HOW TO COMPLETE THIS TASK:
Copy the lines from the first one up to and including the line containing "Which series changed", replacing "series" with "data set" and keeping everything else the same.

THE DATA:
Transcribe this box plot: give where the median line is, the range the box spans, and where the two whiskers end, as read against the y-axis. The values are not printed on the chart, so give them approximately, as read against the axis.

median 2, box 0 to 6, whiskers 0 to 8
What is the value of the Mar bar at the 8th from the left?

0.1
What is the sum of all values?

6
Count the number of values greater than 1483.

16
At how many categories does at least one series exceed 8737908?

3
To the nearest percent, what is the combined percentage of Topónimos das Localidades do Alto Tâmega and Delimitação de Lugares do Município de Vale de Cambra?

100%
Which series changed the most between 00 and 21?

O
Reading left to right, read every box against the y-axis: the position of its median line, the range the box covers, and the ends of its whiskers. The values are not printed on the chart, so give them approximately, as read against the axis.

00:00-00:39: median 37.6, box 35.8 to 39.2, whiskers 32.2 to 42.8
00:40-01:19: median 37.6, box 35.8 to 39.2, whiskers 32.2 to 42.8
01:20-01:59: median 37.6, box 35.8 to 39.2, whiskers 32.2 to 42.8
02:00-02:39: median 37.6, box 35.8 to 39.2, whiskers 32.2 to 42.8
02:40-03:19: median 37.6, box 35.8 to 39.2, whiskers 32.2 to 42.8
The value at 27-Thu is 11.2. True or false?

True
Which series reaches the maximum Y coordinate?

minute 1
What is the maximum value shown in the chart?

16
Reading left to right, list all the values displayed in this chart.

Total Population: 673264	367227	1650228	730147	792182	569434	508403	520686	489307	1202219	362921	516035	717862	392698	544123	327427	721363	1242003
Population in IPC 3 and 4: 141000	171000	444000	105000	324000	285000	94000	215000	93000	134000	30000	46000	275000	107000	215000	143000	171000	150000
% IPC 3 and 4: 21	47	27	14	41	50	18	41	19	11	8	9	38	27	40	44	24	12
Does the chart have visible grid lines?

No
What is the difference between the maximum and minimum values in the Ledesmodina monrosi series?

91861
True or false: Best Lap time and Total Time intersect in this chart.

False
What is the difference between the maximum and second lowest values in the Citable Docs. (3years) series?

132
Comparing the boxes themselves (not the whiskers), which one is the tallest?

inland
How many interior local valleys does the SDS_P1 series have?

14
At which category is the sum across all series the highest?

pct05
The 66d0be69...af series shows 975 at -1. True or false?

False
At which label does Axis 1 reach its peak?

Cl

OUTPUT FOR THIS EXERCISE:
Transcribe this box plot: give where the median line is, the range the box spans, and where the two whiskers end, as read against the y-axis. The values are not printed on the chart, so give them approximately, as read against the axis.

median 2, box 0 to 6, whiskers 0 to 8
What is the value of the Mar bar at the 8th from the left?

0.1
What is the sum of all values?

6
Count the number of values greater than 1483.

16
At how many categories does at least one data set exceed 8737908?

3
To the nearest percent, what is the combined percentage of Topónimos das Localidades do Alto Tâmega and Delimitação de Lugares do Município de Vale de Cambra?

100%
Which data set changed the most between 00 and 21?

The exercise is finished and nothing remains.